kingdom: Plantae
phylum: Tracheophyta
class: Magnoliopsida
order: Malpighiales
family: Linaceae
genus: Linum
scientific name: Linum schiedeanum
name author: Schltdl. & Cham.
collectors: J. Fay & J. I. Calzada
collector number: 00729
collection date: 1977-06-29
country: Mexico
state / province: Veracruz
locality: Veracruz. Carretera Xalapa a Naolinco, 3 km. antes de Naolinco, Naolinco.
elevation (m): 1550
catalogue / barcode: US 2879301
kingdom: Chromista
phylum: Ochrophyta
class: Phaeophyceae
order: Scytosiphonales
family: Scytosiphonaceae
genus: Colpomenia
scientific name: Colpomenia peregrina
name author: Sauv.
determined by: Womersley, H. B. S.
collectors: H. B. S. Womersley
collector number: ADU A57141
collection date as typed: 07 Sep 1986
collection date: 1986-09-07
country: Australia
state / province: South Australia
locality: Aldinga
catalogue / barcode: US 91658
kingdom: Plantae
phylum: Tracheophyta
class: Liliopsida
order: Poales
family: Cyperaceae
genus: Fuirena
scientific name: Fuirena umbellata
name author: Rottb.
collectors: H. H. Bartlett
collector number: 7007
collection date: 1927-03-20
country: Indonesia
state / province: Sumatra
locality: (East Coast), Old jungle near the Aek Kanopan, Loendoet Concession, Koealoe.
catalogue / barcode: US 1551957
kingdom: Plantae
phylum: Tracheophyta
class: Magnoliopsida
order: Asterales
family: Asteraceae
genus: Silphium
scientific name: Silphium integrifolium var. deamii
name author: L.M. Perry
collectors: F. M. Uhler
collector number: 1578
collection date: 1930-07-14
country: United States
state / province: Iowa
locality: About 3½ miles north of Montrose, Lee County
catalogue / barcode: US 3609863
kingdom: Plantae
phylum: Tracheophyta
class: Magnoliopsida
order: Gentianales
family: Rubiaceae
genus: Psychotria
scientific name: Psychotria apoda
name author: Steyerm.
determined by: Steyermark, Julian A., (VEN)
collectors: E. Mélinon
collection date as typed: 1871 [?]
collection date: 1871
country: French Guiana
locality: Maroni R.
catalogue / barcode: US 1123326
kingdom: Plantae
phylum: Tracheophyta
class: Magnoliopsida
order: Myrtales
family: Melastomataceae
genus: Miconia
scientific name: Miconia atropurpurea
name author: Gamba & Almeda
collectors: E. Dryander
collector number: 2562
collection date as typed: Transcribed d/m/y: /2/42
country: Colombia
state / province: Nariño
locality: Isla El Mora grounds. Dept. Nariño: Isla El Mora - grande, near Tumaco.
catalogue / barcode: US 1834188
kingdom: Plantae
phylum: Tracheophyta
|---|
| Goal |
Tally the lines above that contain the string "collection", treating uppercase and lowercase as different. Give only the number.

| Reply to the task |
8